● **Page**:
>>>>>

Rise & Fall, Channel 4, review: The Traitors’ garish little cousin is cruelty television
The big hit for BBC One last year was The Traitors, a juicy parlour game in which a group of strangers were put in a Scottish castle with Claudia Winkleman’s fringe. Three of them were secretly anointed as “traitors” and had to knock out their rivals one by one, while trying to go undetected. The last competitor standing got a six-figure prize. It was a compelling watch and featured contestants who seemed refreshingly normal rather than reality-show wannabes.
Now here’s the Channel 4 version: Rise and Fall, made by the same production company. It is The Traitors’ garish little cousin, featuring a cast of characters engineered to cause maximum controversy and supply endless “OMG” social-media content. Radio 1 DJ Greg James is the host, an odd choice because he’s the least sinister presenter in existence.

<<<<<

● **Excerpted records**:

>>>>>

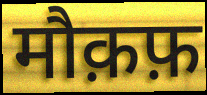
मौक़फ़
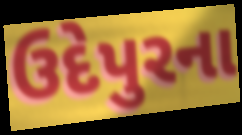
ઉદેપુરના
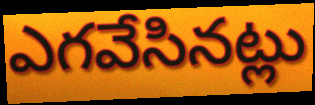
ఎగవేసినట్లు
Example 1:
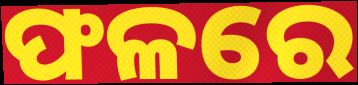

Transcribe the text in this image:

ଫଳରେ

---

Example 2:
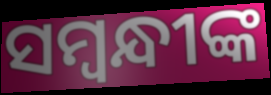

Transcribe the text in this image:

ସମ୍ବନ୍ଧୀଙ୍କ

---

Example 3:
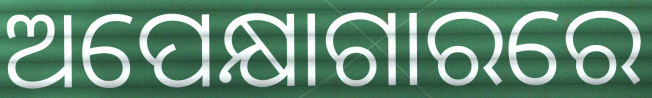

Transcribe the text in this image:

ଅପେକ୍ଷାଗାରରେ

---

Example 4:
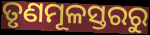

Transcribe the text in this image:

ତୃଣମୂଳସ୍ତରରୁ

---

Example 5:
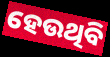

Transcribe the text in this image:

ହେଉଥିବି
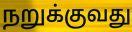
நறுக்குவது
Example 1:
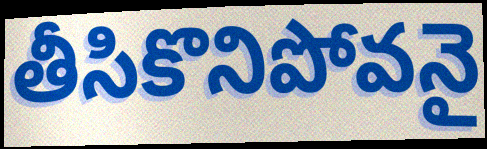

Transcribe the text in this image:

తీసికొనిపోవనై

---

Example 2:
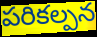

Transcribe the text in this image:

పరికల్పన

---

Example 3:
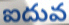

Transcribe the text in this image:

ఐదువ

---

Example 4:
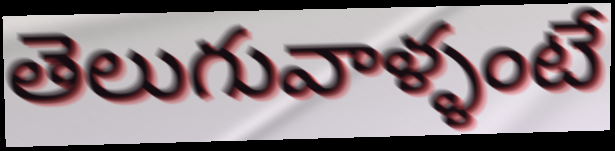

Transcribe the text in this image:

తెలుగువాళ్ళంటే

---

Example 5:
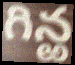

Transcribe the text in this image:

గిన్ఱ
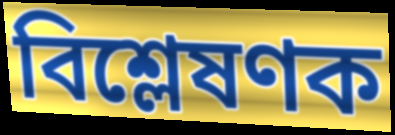
বিশ্লেষণক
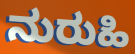
ನುರುಹಿ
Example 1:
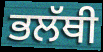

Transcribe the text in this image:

ਭਲੱਥੀ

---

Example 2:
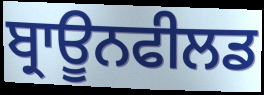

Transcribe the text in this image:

ਬ੍ਰਾਊਨਫੀਲਡ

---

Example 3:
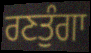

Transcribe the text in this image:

ਰਣਤੁੰਗਾ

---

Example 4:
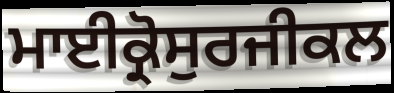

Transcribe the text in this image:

ਮਾਈਕ੍ਰੋਸੁਰਜੀਕਲ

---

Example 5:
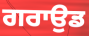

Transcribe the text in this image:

ਗਰਾਉਡ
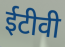
ईटीवी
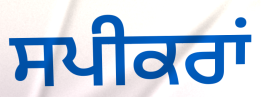
ਸਪੀਕਰਾਂ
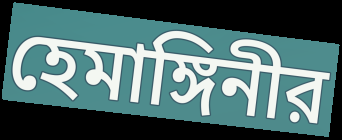
হেমাঙ্গিনীর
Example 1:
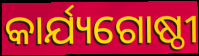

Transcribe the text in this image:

କାର୍ଯ୍ୟଗୋଷ୍ଠୀ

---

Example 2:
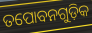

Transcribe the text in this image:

ତପୋବନଗୁଡ଼ିକ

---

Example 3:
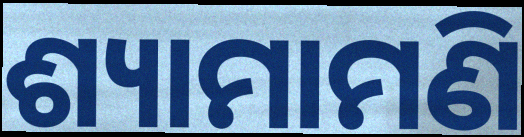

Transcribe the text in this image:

ଶ୍ୟାମାମଣି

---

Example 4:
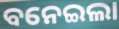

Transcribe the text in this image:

ବନେଇଲା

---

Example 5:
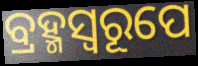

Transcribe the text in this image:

ବ୍ରହ୍ମସ୍ୱରୂପେ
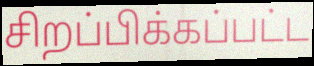
சிறப்பிக்கப்பட்ட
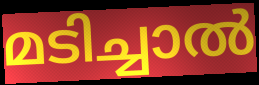
മടിച്ചാൽ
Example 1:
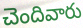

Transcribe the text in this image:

చెందివారు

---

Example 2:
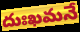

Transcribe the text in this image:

దుఃఖమనే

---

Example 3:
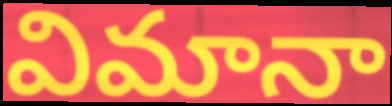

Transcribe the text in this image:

విమానా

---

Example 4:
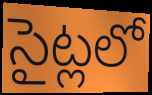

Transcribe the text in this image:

సైట్లలో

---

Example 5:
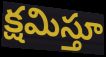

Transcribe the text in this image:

క్షమిస్తూ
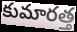
కుమారత్త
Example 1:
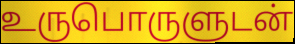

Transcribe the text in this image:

உருபொருளுடன்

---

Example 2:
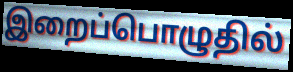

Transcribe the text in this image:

இறைப்பொழுதில்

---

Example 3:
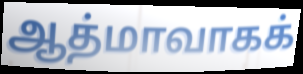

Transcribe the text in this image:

ஆத்மாவாகக்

<<<<<

● **Stated problem 1**: Say whether each statement agrees with the Rise and Fall review above, answering yes or no and quoting the words from the review that decide it: (a) The Traitors aired on BBC One. (b) In The Traitors, four contestants were secretly made traitors. (c) The reviewer considers Greg James an odd choice of host.
● **Stated problem 2**: Resume the review of Rise and Fall, continuing on from its final sentence.

● **Final answer 1**:
(a) Yes: "The big hit for BBC One last year was The Traitors"
(b) No: "Three of them were secretly anointed as “traitors”"
(c) Yes: "an odd choice because he’s the least sinister presenter in existence"

● **Final answer 2**:
Six of the 16 contestants occupy a penthouse on top of an “iconic” London building (it’s the former London Transport HQ above St James’s Park station, a handsome building but hardly iconic) and the others are stuck in the basement subsisting on broth and cold showers. The “rulers” in power have to make these below-stairs “grafters” complete a series of tasks in order to raise the prize fund from zero to £100,000.
The first task involved the grafters getting electric shocks. Straight away we’re into Stanford Prison Experiment territory, with some of the rulers willing to see the others suffer. There is a streak of unpleasantness running through Rise and Fall which was entirely absent from The Traitors. Contestants in the The Traitors had to do mean things but it was always just a game; here, you suspect that some of them just aren’t very nice people. There was no back-stabbing – all the bitching was out in the open.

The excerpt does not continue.